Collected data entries
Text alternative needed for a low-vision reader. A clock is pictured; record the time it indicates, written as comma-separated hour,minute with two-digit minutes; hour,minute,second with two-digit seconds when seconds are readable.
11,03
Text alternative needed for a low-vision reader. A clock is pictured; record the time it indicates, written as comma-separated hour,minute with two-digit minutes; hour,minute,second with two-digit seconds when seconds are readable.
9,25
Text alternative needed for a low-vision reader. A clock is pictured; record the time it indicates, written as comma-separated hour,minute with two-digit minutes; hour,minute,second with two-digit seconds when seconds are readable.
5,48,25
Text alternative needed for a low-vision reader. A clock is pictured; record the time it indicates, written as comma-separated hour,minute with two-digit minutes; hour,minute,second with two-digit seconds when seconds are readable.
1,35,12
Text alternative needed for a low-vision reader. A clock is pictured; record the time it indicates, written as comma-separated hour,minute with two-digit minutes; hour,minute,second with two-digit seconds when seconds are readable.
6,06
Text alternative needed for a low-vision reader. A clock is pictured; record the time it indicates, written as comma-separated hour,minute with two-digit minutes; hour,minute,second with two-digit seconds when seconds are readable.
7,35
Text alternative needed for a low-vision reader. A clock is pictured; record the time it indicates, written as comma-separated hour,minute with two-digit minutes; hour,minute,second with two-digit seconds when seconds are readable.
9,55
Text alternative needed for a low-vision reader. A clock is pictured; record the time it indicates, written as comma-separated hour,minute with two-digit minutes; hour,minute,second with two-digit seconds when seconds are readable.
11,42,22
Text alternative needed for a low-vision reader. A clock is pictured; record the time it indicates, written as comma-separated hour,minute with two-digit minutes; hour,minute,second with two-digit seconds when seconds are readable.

## [Your objective]
Turn every line of the listing above into a numbered list, leaving out any blank lines.

## [Correct response]
1. Text alternative needed for a low-vision reader. A clock is pictured; record the time it indicates, written as comma-separated hour,minute with two-digit minutes; hour,minute,second with two-digit seconds when seconds are readable.
2. 11,03
3. Text alternative needed for a low-vision reader. A clock is pictured; record the time it indicates, written as comma-separated hour,minute with two-digit minutes; hour,minute,second with two-digit seconds when seconds are readable.
4. 9,25
5. Text alternative needed for a low-vision reader. A clock is pictured; record the time it indicates, written as comma-separated hour,minute with two-digit minutes; hour,minute,second with two-digit seconds when seconds are readable.
6. 5,48,25
7. Text alternative needed for a low-vision reader. A clock is pictured; record the time it indicates, written as comma-separated hour,minute with two-digit minutes; hour,minute,second with two-digit seconds when seconds are readable.
8. 1,35,12
9. Text alternative needed for a low-vision reader. A clock is pictured; record the time it indicates, written as comma-separated hour,minute with two-digit minutes; hour,minute,second with two-digit seconds when seconds are readable.
10. 6,06
11. Text alternative needed for a low-vision reader. A clock is pictured; record the time it indicates, written as comma-separated hour,minute with two-digit minutes; hour,minute,second with two-digit seconds when seconds are readable.
12. 7,35
13. Text alternative needed for a low-vision reader. A clock is pictured; record the time it indicates, written as comma-separated hour,minute with two-digit minutes; hour,minute,second with two-digit seconds when seconds are readable.
14. 9,55
15. Text alternative needed for a low-vision reader. A clock is pictured; record the time it indicates, written as comma-separated hour,minute with two-digit minutes; hour,minute,second with two-digit seconds when seconds are readable.
16. 11,42,22
17. Text alternative needed for a low-vision reader. A clock is pictured; record the time it indicates, written as comma-separated hour,minute with two-digit minutes; hour,minute,second with two-digit seconds when seconds are readable.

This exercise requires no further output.